Editor’s note: this submission is anonymous because the author’s partner works at a hospital with a closed IVF clinic.
On Friday, February 16, the Alabama state Supreme Court issued a ruling that ended in-vitro fertilization in the state as we know it. The fallout is already happening. Multiple clinics have announced that they are pausing IVF out of fear that their doctors or the families they serve could be subject to criminal prosecution.
For almost every person involved, IVF does not not feel like a choice, but a last hope at growing a family. It is time-consuming, prohibitively expensive, exhaustive, and wreaks havoc on a woman’s mental and physical health. The decision to go through IVF happens because there are no other options left. In a matter that is often tied to the word “choice,” it certainly doesn’t feel like one.
I understand this feeling because I’m one of the thousands of people who has gone through it. When my partner and I were married, we wanted to have a child together more than anything. We had not found each other until we were in our early 40s, but nonetheless wanted the same things many other couples do when they decide to build a life together. We took all the steps: testing, the medications, intrauterine insemination. We went through the highs of good news, the hope during waiting, and with each negative pregnancy test, grief. When those didn’t work, we tried IVF, which meant endless appointments and thousands of dollars in medications. All told, we spend close to $15,000 on the process, which is nothing compared to what some couples spend — and that was just one cycle up to egg retrieval and embryonic testing.
12, 10, 8, 4- the numbers of our cycle: twelve eggs retrieved, ten fertilized, eight pushed through, and finally, four that made it to the acceptable stage for transfer. Due to our age and the fact that we did not intend to do multiple egg retrievals, we sent samples of the four to a lab for genetic testing. We wanted to increase our chances of a successful pregnancy and avoid any further loss. The results of testing could predict with 97% accuracy any genetic issues that might lead to miscarriage or serious developmental issues for the eventual fetus. When we got the results of the genetic tests back — on Valentine’s Day — they were devastating. None of them were okay. Three weren’t viable at all, while the fourth showed major abnormalities and would most likely result in a miscarriage. In one phone call, our journey was over. It took a long time to come to terms with what we had been through to only be back where we started: in love, desiring to build a family, but leaving empty-handed.

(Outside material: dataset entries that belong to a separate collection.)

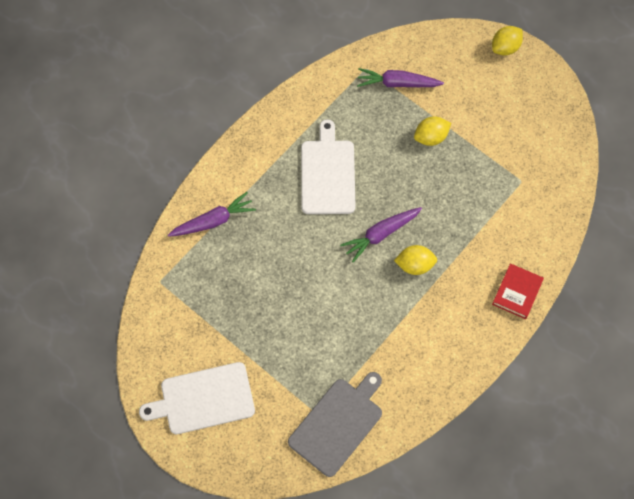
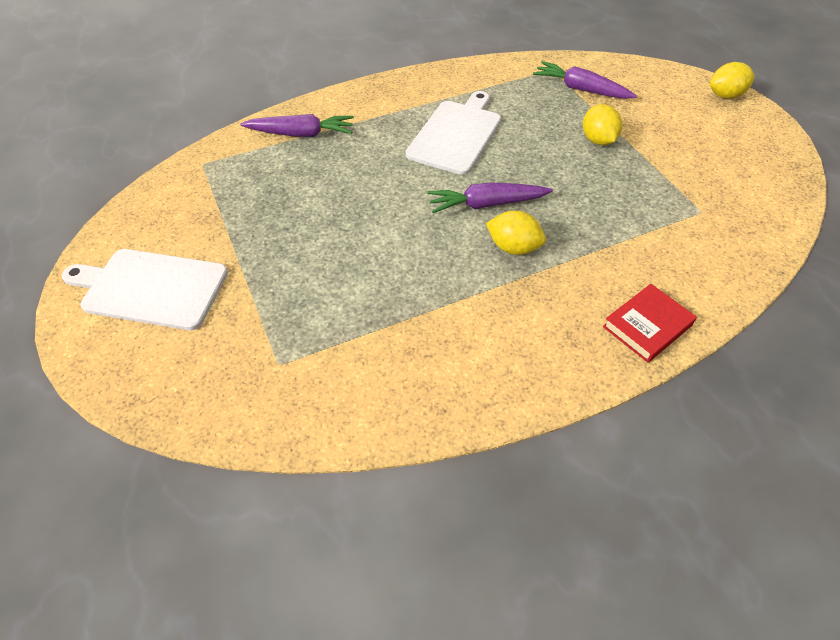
camera: 25 degrees right, 15 degrees down
grey cutting board [288,372,382,477] -> none
yellow lemon [414,116,451,146] -> yellow lemon turned 75 degrees clockwise [583,104,622,145]

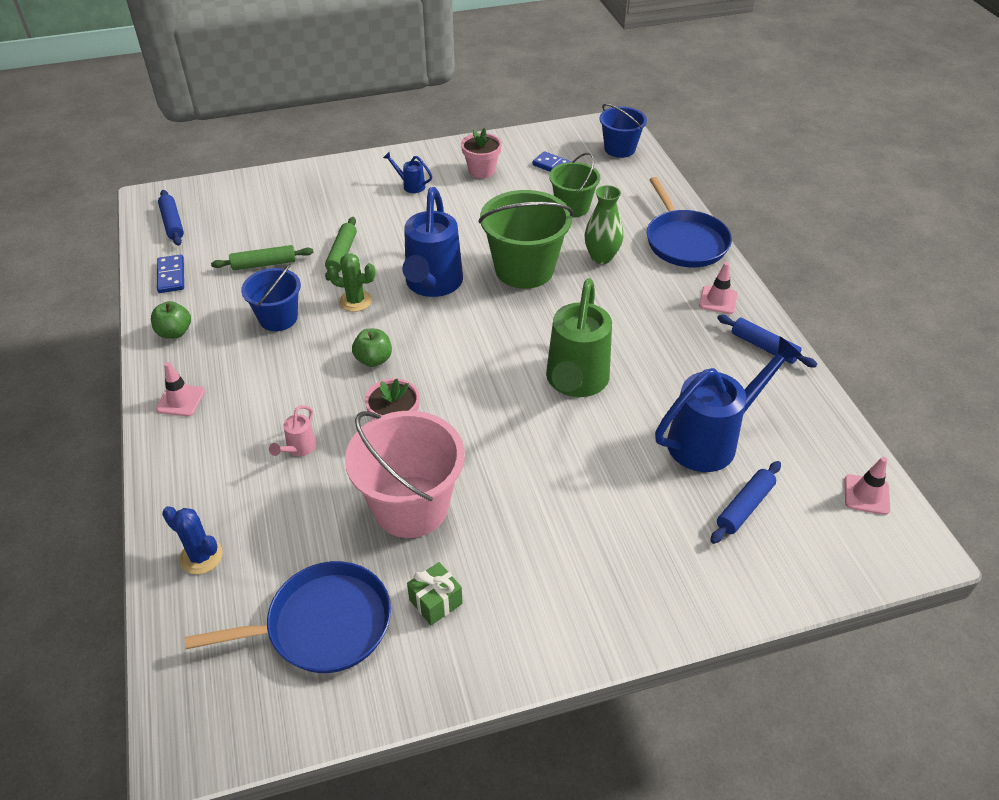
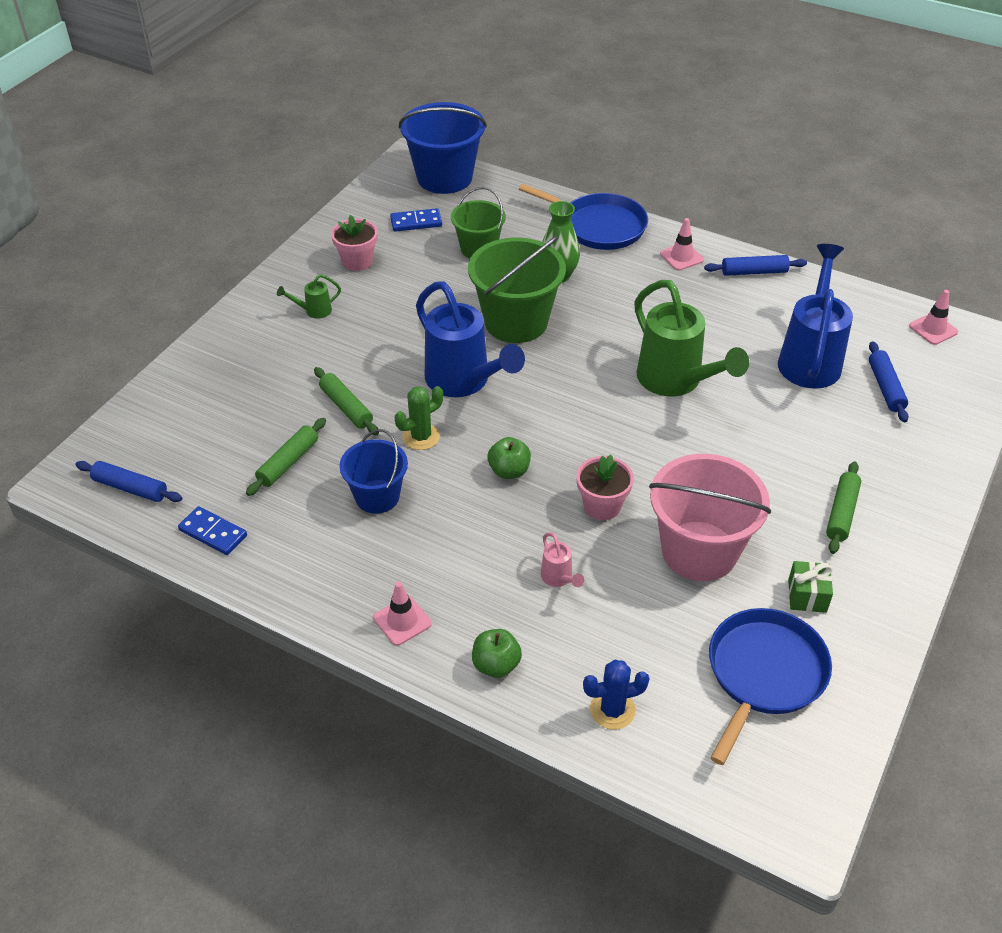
camera: 45 degrees left, 0 degrees up
green apple [151,301,191,339] -> green apple moved to [472,629,522,678]
blue watering can [383,152,432,193] -> green watering can [277,274,341,319]
blue bucket [600,104,647,158] -> blue bucket [399,102,487,194], size x1.64
none -> green rolling pin [826,461,861,554]

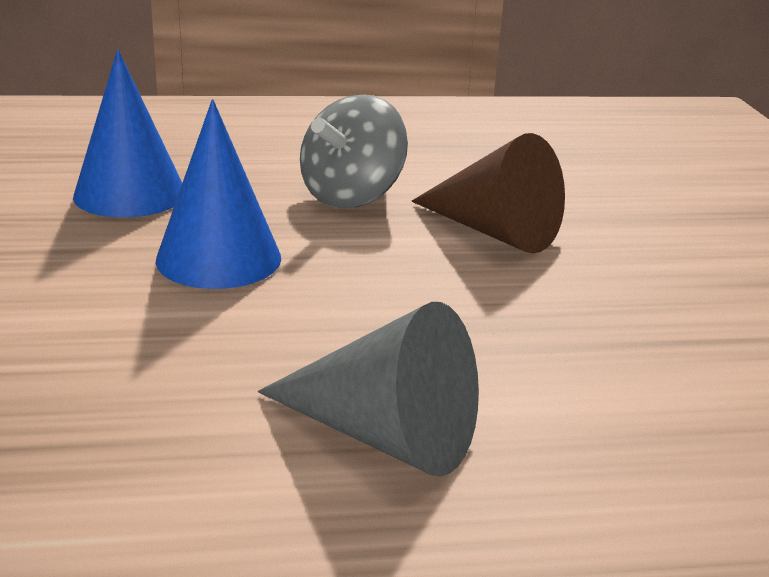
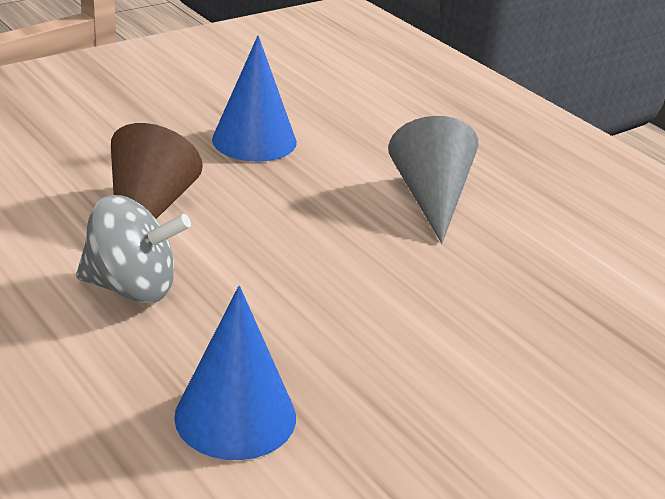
camera: 120 degrees left, 5 degrees up
blue cone [156,99,281,289] -> blue cone moved to [212,36,297,162]

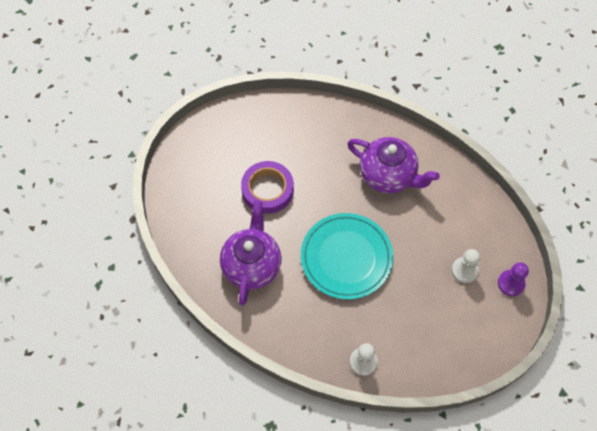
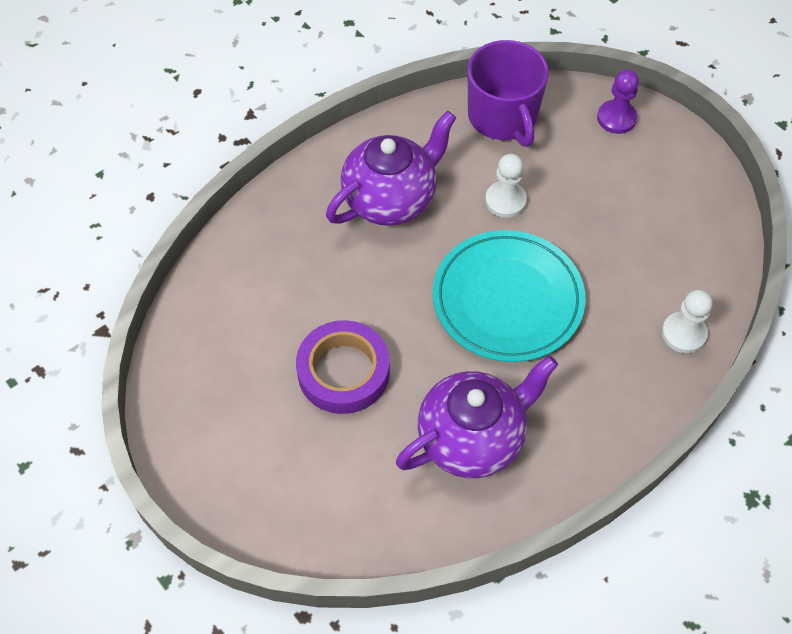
camera: 70 degrees left, 5 degrees down
purple teapot [220,200,282,305] -> purple teapot turned 120 degrees clockwise [396,355,558,478]
white pawn [452,249,480,283] -> white pawn moved to [485,154,527,218]
none -> purple mug [468,40,549,147]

Our clinic includes a year of preservation included in the initial fees. While our intake paperwork addressed what to do in case of divorce or death- we chose “donate to research”- we still needed to submit additional consents to pull the trigger.
That year came up a week ago.
What happens to these embryos now? Will hospitals have to hold onto them indefinitely? Will my partner and I have to pay to keep them frozen for the rest of our lives? What happens in the event of our deaths or our inability to transfer them into my uterus? Does the state intend to “take custody” and offer up our damaged genetic material to other people? Will we become criminals because we did not give our “extrauterine children” an opportunity to develop into the next stage of being human? Could doctors, who gave thousands of families like mine hope- even when there was none to be had- be held civilly and criminally liable if frozen embryos do not result in a live birth? Legions of people throughout the state are wrestling with these same questions.
And unless we do something, it’s not going to end there. Even now, similar legal arguments are being made in Florida to declare that frozen embryos are children. Unless people across the U.S. speak up, IVF may disappear entirely.
I’ve lived in Alabama my whole life, as did my parents and grandparents. Our state motto translates to “we dare defend our rights,” and it’s time we lived up to it. It’s time we let our politicians know that the decision of whether and how to have children should be between people and their doctors.
People don’t like to talk about infertility, yet one in six U.S. adults experiences it. Millions of Americans every year seek IVF treatment. You know them, even if they haven’t shared their journey with you. Children born of the earliest successful attempts at IVF are parents themselves, with even more running around schools and parks. They are dreams realized. If we want to be able to shape our futures as parents and a society, we have to speak up. All of us who care about our rights need to share our stories and make our voices heard.
Friday’s ruling won’t feed a single child. It won’t put a roof over a single child’s head, provide them with healthcare or place them with loving parents. All it does is punish those who do.